Did you know that Israel has a military censor with significant power over the press – she says she "can close a newspaper or shut down a station. I can do almost anything?" Read about her here.

Ever heard of al-Manar? It's Hezbollah's television station, and the U.S. considers it a terrorist organization. The station was recently bombed by Israel, a move that earned Israel a rebuke from the International Federation of Journalists. The IFJ rebuke so infuriated a group of Israeli journalists that they renounced their membership. Here's the story.

Who needs big media, anyway? Especially when you can watch Noam Chomsky, raw footage of bombings, and demented rappers on Youtube? Read all about it here.

How much knowledge does a correspondent think viewers have about the Middle East? We asked Richard Roth and Sharyn Alfonsi – and they let us know.

And what's it like for Arab journalists in Israel?
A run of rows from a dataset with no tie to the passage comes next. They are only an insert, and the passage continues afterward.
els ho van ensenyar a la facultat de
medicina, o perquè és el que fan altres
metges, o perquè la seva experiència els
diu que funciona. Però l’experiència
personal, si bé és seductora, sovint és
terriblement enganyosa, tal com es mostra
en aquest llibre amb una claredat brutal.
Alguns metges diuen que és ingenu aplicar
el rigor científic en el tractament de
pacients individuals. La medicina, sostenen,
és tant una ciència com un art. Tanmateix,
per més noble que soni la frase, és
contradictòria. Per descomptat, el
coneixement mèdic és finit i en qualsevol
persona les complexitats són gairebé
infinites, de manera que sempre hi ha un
Short answer – Not so good. "Wail Tanous was filming Al-Jazeera anchorwoman Guevara Albudeiri live in the northern West Bank city of Nablus early Wednesday afternoon when an Israeli military jeep pulled up and rammed the anchorwoman in the middle of her broadcast. The soldiers then proceeded to shoot the cameraman, Wail Tanous, in the leg." And there's plenty of harassment of the non-violent kind as well.
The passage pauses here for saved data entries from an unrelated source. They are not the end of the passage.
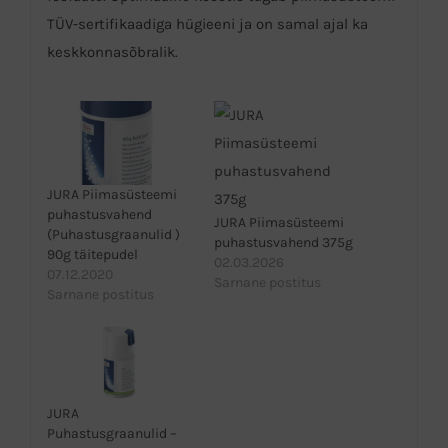
TÜV-sertifikaadiga hügieeni ja on samal ajal ka
keskkonnasõbralik.
JURA Piimasüsteemi
puhastusvahend
JURA Piimasüsteemi
(Puhastusgraanulid )
puhastusvahend 375g
90g täitepudel
02.03.2026
07.12.2020
Sarnane postitus
Sarnane postitus
JURA
Puhastusgraanulid –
And what about American media outlets? They rushed in to cover the conflict – and some soon had to take cover.

Have a look at those stories, and in the meantime, ponder this – why does no one seem all that interested in this stuff? We have a powerful censor controlling information and undoubtedly influencing coverage in Israel, violence against journalists, and a bombing that calls into question the very definition of journalism – and few in the media seems to be talking about it. Sure, we are getting ample coverage of the conflict itself, something media organizations have had to scramble to provide. But in that scramble important issues have gone largely ignored, although there have been no shortage of stories about utterly inconsequential "news" like President Bush's impromptu Angela Merkel backrub. Speaking of which, we're starting to get a little sore.